Celebrating freedoms, fighting for equality
Juneteenth — short for “June Nineteenth” — is an annual holiday in African American communities that commemorates the symbolic end of slavery in Texas. Also known as Emancipation Day, Freedom Day, Jubilee Day or Liberation Day, Juneteenth is observed primarily in local celebrations nationwide and also serves as an occasion to reflect on social, political, cultural, and economic progress of African Americans.
HISTORY
On June 19, 1865 — some two months after Lee’s surrender at Appomattox, Virginia, effectively ending the Civil War — Union general Gordon Granger arrived at U.S. Army headquarters in Galveston, Texas and read General Order No. 3, which states:
The people of Texas are informed that, in accordance with a proclamation from the Executive of the United States, all slaves are free. This involves an absolute equality of personal rights and rights of property between former masters and slaves, and the connection heretofore existing between them becomes that between employer and hired labor. The freedmen are advised to remain quietly at their present homes and work for wages. They are informed that they will not be allowed to collect at military posts and that they will not be supported in idleness either there or elsewhere.”
Gen. Granger’s order referenced the Emancipation Proclamation, penned by Abraham Lincoln on September 22, 1862, that freed enslaved people in the states and counties “in rebellion” during the Civil War. Slavery was still legal in Missouri, Kansas, Kentucky, Tennessee, Maryland, Delaware, and parts of Louisiana.
While its purpose was to gain military advantage and its scope was limited, the Emancipation Proclamation shaped a new sense of justice and moral imperative for the country. Even though the proclamation took effect January 1, 1863, emancipation was enforced gradually as the Union Army advanced. It took nearly three years for the news of the proclamation, and freedom, to reach Texas.

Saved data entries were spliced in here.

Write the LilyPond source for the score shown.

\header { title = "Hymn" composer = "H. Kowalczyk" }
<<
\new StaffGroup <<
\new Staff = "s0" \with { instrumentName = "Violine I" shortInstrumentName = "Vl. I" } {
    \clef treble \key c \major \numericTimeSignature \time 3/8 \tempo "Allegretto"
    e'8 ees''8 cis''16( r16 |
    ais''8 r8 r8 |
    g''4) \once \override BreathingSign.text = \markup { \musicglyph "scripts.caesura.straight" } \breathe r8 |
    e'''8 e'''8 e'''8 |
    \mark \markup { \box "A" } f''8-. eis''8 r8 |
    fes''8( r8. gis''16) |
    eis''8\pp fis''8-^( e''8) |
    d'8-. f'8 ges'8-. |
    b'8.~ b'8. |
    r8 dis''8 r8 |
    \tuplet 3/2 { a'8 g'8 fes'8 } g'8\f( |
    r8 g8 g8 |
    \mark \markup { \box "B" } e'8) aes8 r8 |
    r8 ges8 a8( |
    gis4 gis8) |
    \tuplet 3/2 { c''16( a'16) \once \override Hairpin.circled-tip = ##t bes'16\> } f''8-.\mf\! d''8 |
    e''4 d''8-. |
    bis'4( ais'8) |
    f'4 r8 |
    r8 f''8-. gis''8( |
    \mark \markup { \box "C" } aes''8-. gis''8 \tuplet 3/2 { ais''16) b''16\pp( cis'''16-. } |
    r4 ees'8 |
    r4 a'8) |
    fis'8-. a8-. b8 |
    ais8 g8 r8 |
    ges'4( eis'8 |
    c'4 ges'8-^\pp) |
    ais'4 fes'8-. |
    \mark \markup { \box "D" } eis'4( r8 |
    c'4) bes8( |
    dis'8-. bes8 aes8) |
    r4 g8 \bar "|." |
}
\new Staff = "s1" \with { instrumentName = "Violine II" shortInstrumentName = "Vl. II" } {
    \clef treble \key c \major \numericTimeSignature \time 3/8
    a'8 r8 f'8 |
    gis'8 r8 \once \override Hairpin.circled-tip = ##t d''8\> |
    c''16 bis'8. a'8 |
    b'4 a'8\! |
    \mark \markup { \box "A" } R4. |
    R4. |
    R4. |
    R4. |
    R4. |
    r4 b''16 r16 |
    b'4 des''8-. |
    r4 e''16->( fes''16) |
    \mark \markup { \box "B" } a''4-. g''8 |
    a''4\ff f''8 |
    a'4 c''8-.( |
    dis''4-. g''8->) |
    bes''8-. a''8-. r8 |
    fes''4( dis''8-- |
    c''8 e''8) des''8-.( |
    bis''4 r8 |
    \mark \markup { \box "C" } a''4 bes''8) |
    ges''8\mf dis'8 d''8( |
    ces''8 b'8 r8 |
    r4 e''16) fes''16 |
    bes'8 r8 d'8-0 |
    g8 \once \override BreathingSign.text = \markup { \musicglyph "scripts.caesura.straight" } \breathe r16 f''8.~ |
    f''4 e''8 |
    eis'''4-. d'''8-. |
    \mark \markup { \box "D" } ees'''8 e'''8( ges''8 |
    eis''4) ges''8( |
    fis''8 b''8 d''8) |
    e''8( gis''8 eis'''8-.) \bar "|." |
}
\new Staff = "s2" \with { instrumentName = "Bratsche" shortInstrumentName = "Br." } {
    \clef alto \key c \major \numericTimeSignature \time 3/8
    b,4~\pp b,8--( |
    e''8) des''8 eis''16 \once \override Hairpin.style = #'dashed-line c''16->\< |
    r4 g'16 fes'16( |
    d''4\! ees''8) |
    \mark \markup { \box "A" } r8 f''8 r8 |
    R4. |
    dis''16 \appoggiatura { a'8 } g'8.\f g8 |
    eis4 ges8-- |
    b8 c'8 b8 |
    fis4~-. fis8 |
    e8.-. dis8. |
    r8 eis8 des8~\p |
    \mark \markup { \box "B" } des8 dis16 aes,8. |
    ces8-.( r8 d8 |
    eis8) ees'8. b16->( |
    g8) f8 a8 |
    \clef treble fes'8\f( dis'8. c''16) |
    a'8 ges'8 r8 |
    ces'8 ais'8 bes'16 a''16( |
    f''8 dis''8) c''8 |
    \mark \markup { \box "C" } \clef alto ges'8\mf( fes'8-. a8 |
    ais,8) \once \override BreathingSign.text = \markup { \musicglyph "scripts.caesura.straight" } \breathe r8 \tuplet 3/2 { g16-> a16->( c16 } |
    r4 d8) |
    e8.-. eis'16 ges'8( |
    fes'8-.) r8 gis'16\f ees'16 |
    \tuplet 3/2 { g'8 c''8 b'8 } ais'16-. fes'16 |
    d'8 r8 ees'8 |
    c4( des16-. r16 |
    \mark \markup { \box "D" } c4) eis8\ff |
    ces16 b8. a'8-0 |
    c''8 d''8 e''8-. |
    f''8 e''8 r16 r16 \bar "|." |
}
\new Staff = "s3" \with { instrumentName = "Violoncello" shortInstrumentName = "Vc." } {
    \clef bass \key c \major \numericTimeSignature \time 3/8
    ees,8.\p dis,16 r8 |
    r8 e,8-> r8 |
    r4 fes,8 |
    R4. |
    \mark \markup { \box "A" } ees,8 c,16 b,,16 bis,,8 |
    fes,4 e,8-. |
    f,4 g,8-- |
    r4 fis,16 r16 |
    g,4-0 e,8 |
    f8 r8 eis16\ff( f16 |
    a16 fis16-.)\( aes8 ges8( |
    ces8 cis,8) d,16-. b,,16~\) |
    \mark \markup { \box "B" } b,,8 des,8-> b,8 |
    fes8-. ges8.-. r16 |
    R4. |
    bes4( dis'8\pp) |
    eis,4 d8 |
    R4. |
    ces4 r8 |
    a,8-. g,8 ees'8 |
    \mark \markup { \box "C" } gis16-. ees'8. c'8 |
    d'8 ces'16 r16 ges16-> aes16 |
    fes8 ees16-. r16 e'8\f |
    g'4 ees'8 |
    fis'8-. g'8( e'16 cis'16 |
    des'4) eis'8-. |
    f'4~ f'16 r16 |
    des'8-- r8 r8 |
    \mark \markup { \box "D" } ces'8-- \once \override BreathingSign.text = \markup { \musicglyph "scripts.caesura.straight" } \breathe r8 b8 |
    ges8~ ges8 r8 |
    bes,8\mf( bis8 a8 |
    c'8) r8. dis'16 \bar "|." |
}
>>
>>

While the order guaranteed freedom and affirmed equality between “masters and slaves,” the prejudicial language in the last sentences signaled that the fight for equality would continue. In fact, the enslaved in Delaware and Kentucky were not freed until the passage of the 13th Amendment in December, 1865. Two Texas Supreme Court rulings in 1868 and 1874 finally gave legal status to freed African Americans.
CELEBRATIONS
In Texas, African Americans gathered as soon as 1866 to celebrate their freedom. In Houston, newly freed African Americans settled in Freedman’s Town (now 4th Ward) among other locales, building homes, churches, schools and businesses. By 1872, local leaders raised funds to purchase a ten acre tract of land east of Downtown (Emancipation Park) to celebrate Juneteenth. Houston’s annual celebrations drew thousands.
Juneteenth celebrations spread across the South and eventually all over the nation as African Americans migrated north and west to pursue economic opportunities and to flee the injustices of segregation.
Texas was the first state to recognize Juneteenth as a state holiday in 1979; currently all states but Hawaii and North and South Dakota observe or commemorate the day. Juneteenth became a national federal holiday June 17, 2021. Modern celebrations include street fairs, parades, rodeos, cookouts, family reunions, historical reenactments, and Miss Juneteenth contests.
The Museum has celebrated Juneteenth for nearly two decades by producing Juneteenth posters, based on works by Master Printer Charles Criner, with a gracious multi-year sponsorship from Heidelberg USA. Each poster evokes the spirit of Juneteenth and conveys the continued significance of this momentous event in American history.